Overall, these positive attributes of DeepSeek and its AI models can provide an economical, efficient, effective, explainable, and equitable (5 “E”s for convenience) AI resource to democratize AI for all stakeholders in healthcare, including patients and families, as well as to optimize elements towards the Quintuple Aim. The DeepSeek AI models will be particularly helpful for personalized medicine, drug discovery and development, remote patient monitoring and telehealth, and also healthcare administration. In China, the DeepSeek R1 AI model is already used by the Hangzhou startup ClouDr digital healthcare company and its platform to deliver efficiency gains in hospital and pharmacy administrative tasks.
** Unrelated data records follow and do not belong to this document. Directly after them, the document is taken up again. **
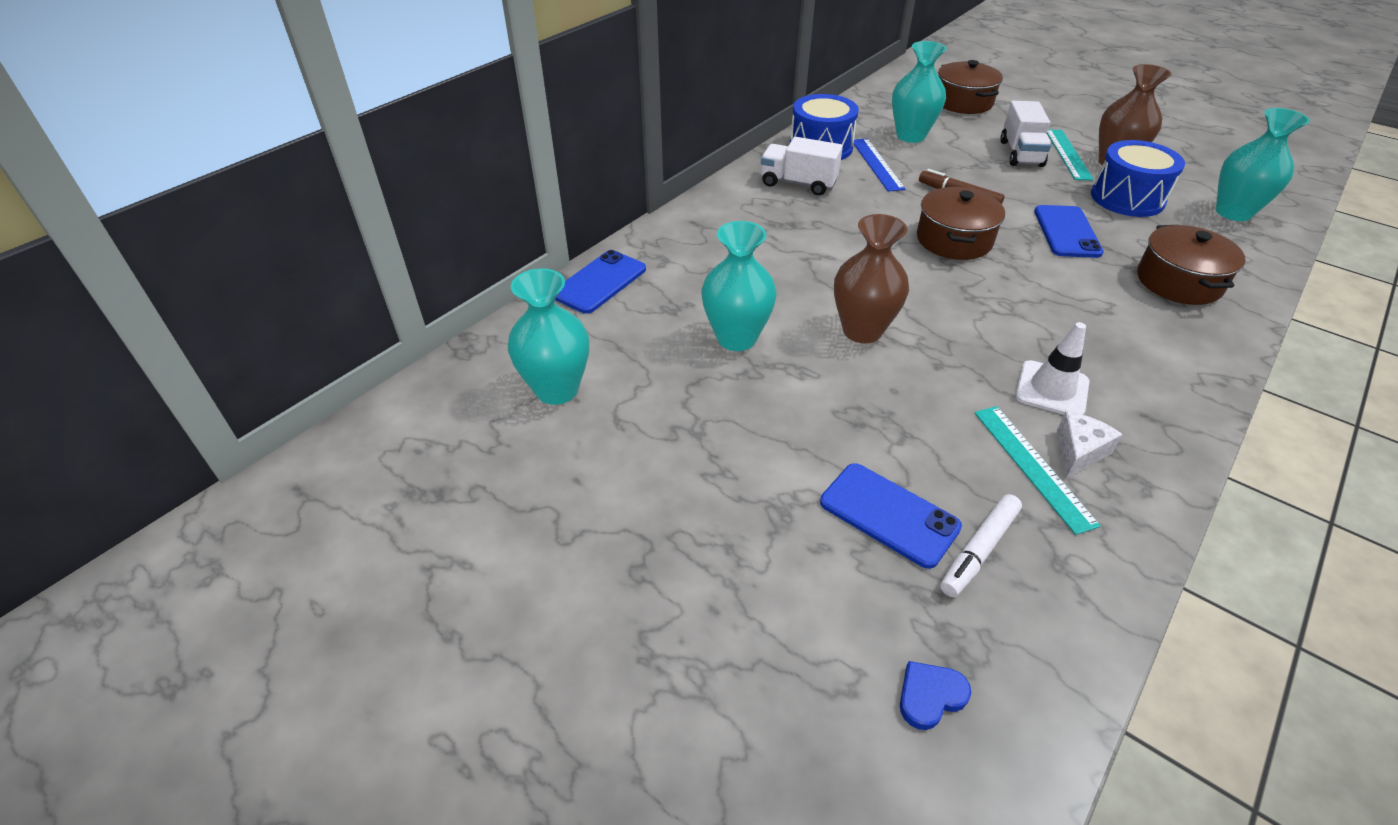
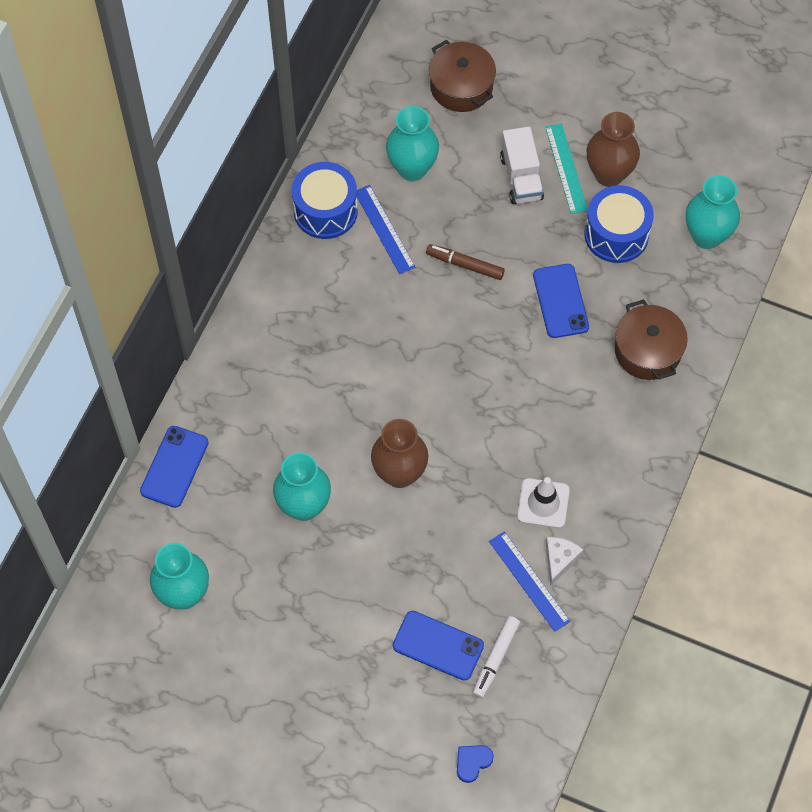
camera: 15 degrees left, 20 degrees up
white truck [761,137,843,195] -> none
brown pot [917,187,1005,260] -> none
turquoise ruler [975,406,1101,535] -> blue ruler [489,531,570,632]

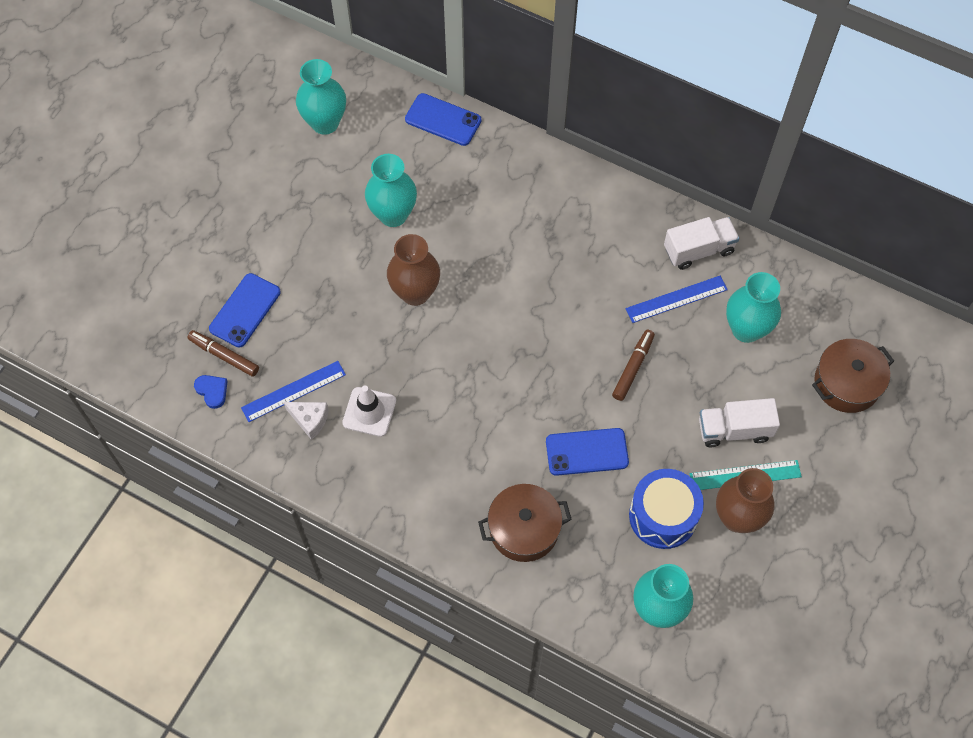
camera: 95 degrees right, 0 degrees up
blue drum [292,162,358,239] -> white truck [664,217,739,270]
blue heart [457,745,494,783] -> blue heart moved to [194,375,227,409]
white marker [473,616,520,698] -> brown marker [187,330,259,377]

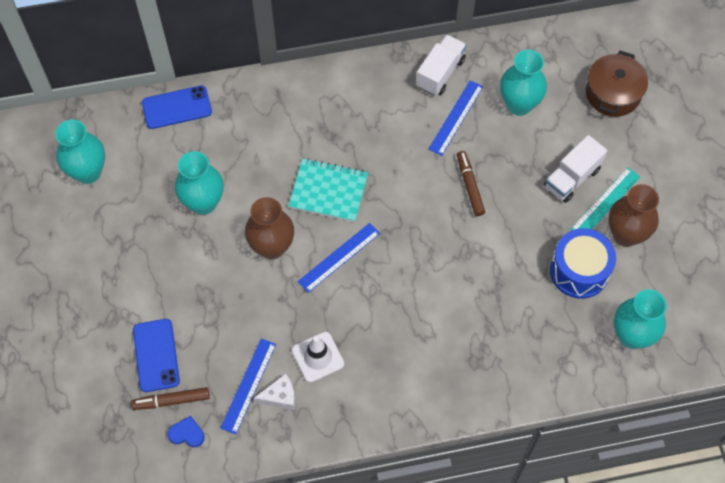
camera: 40 degrees left, 0 degrees up
brown pot [478,484,572,562] -> none
blue phone [546,428,629,476] -> none
none -> turquoise notebook [288,158,368,222]
none -> blue ruler [298,223,380,293]

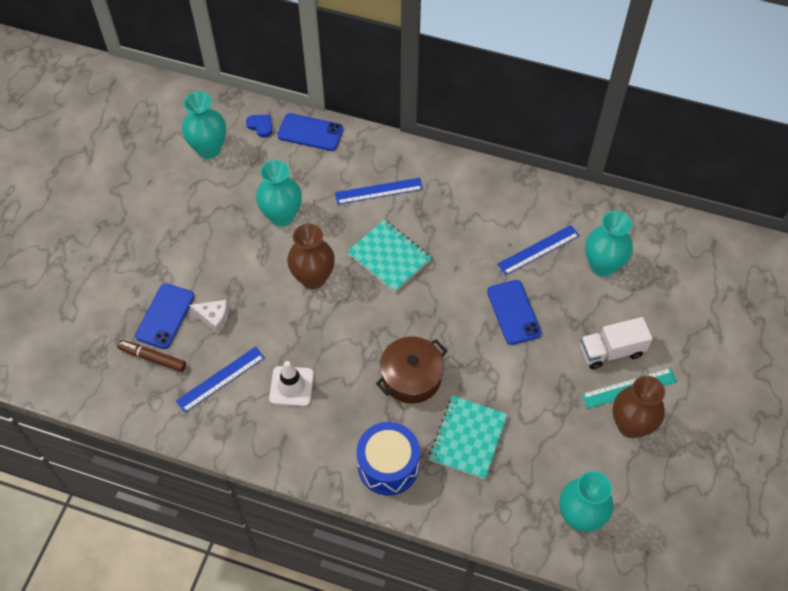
camera: 30 degrees right, 5 degrees down
blue heart [168,416,205,447] -> blue heart moved to [246,115,272,138]
white cheese [254,373,295,410] -> white cheese moved to [189,300,229,334]
blue ruler [298,223,380,293] -> blue ruler moved to [335,178,423,204]
white truck [416,34,466,96] -> none
brown marker [457,151,485,216] -> blue phone [487,280,542,345]
blue drum [550,228,616,299] -> blue drum moved to [357,422,420,495]
brown pot [586,51,648,117] -> brown pot moved to [376,337,447,404]
none -> turquoise notebook [429,396,508,480]

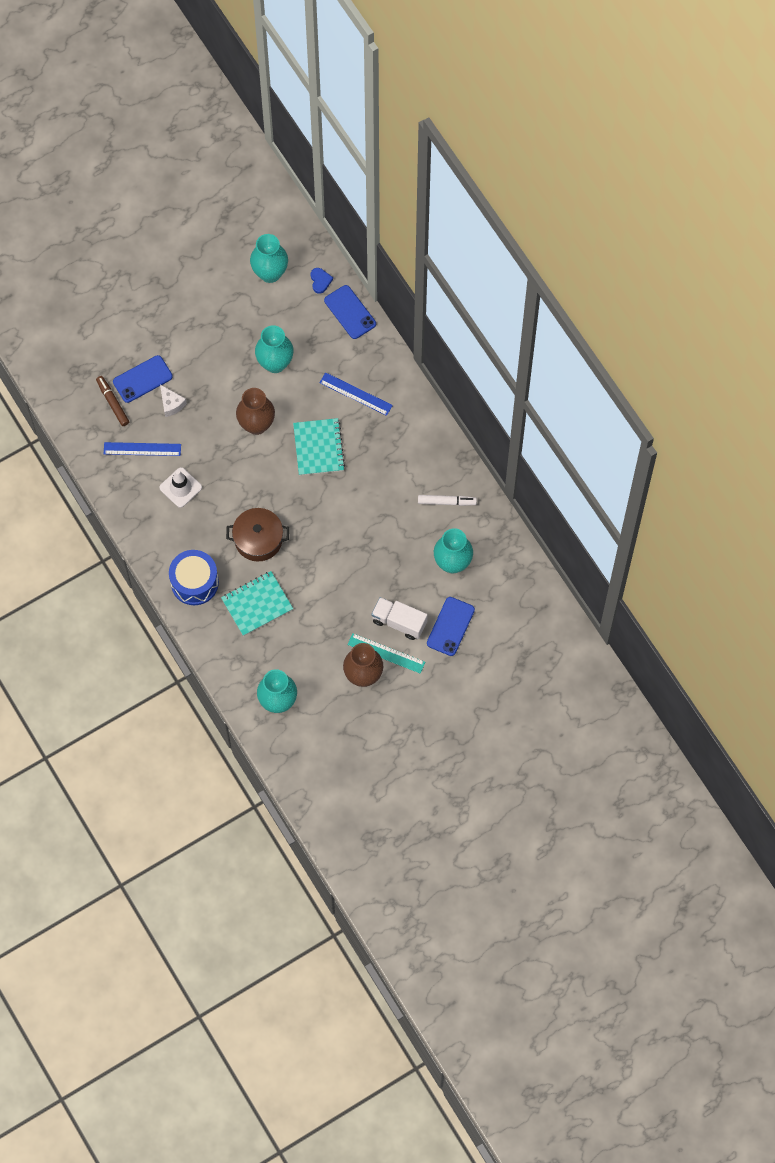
camera: 40 degrees right, 10 degrees up
blue phone [487,280,542,345] -> blue phone moved to [427,597,475,656]
blue ruler [497,225,580,275] -> none
none -> white marker [418,495,477,506]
A main concern of DeepSeek use in healthcare is security as the data one inputs to DeepSeek may be available to the company and its servers and thereby also the Chinese government. This issue has already led to the US not allowing DeepSeek on government devices. Another issue to address will be the regulatory aspects for not only security but also quality. The bottom line on DeepSeek and healthcare is to monitor its regulatory compliance and to proceed with caution while not over-regulate this resource and stunt its innovation.
There will be many discussions about DeepSeek and other AI developments as these relate to healthcare at the annual AIMed meeting (AIMed25) at the Manchester Grand Hyatt in San Diego on November 10-12, 2025 later this year.